===== RECORDS FOR THE TASK =====

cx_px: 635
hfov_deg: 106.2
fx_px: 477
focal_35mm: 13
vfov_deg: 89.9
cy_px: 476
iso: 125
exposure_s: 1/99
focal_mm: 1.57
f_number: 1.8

=====
===== RECORDS FOR THE TASK =====

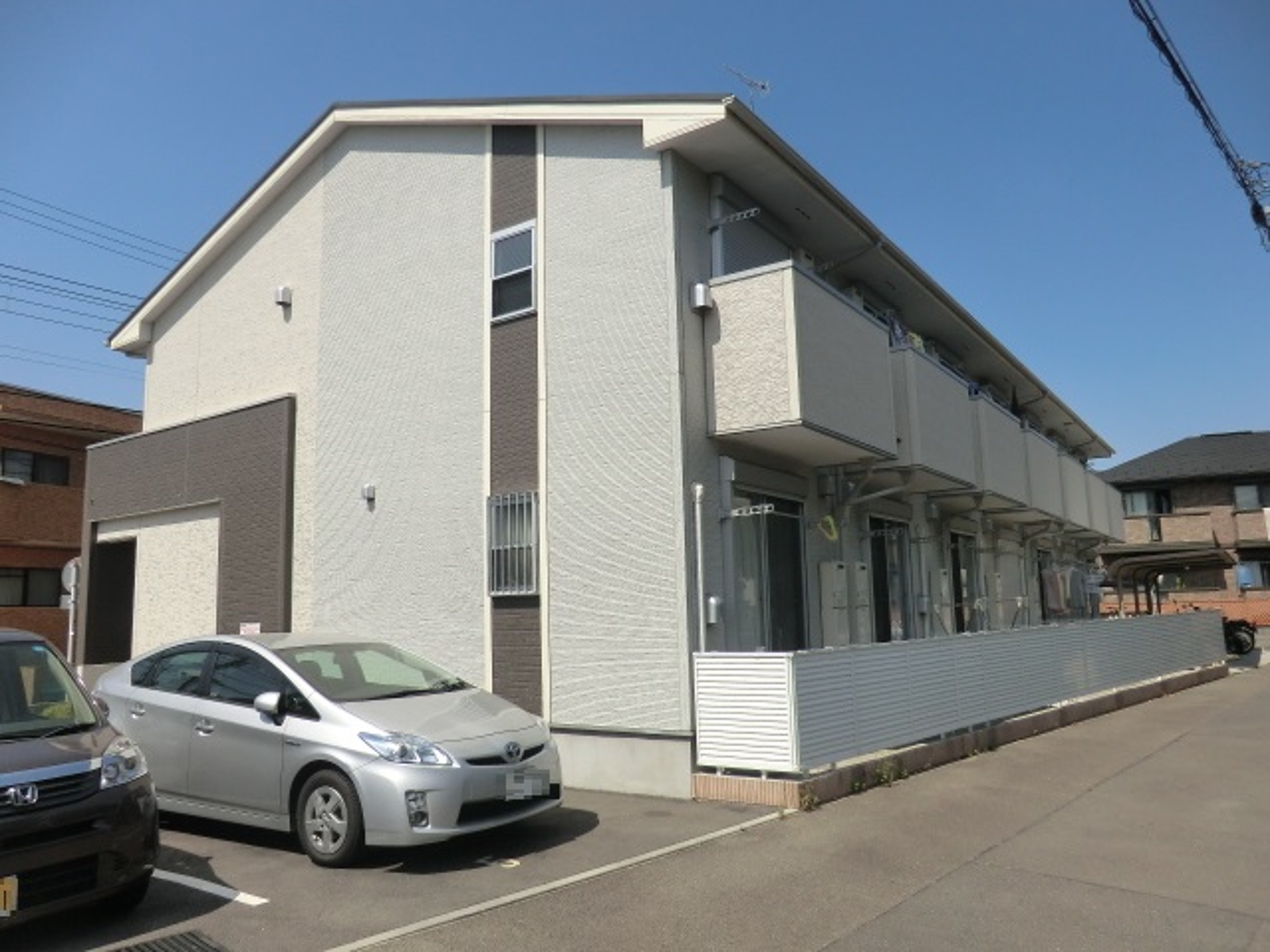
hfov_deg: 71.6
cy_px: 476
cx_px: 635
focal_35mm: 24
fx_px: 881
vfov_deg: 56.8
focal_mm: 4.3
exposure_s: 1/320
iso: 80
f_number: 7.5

=====

== AIM OF THE TASK ==
Your reply is to repeat, unchanged, the lines above running from the one with "focal_35mm: 24" up to and including the one with "f_number: 7.5".

== SOLUTION ==
focal_35mm: 24
fx_px: 881
vfov_deg: 56.8
focal_mm: 4.3
exposure_s: 1/320
iso: 80
f_number: 7.5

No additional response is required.